- **Job**:
Count how many lines in the data hold "using". Only the number.

- **Raw data**:
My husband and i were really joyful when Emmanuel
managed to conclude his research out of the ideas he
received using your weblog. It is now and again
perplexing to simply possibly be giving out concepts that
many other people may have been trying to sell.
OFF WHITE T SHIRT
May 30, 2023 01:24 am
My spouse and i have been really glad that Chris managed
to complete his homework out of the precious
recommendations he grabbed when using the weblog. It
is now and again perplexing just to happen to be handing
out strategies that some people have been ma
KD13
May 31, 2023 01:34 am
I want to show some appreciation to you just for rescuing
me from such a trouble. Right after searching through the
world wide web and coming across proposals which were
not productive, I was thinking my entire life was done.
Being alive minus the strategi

- **Output of the task**:
2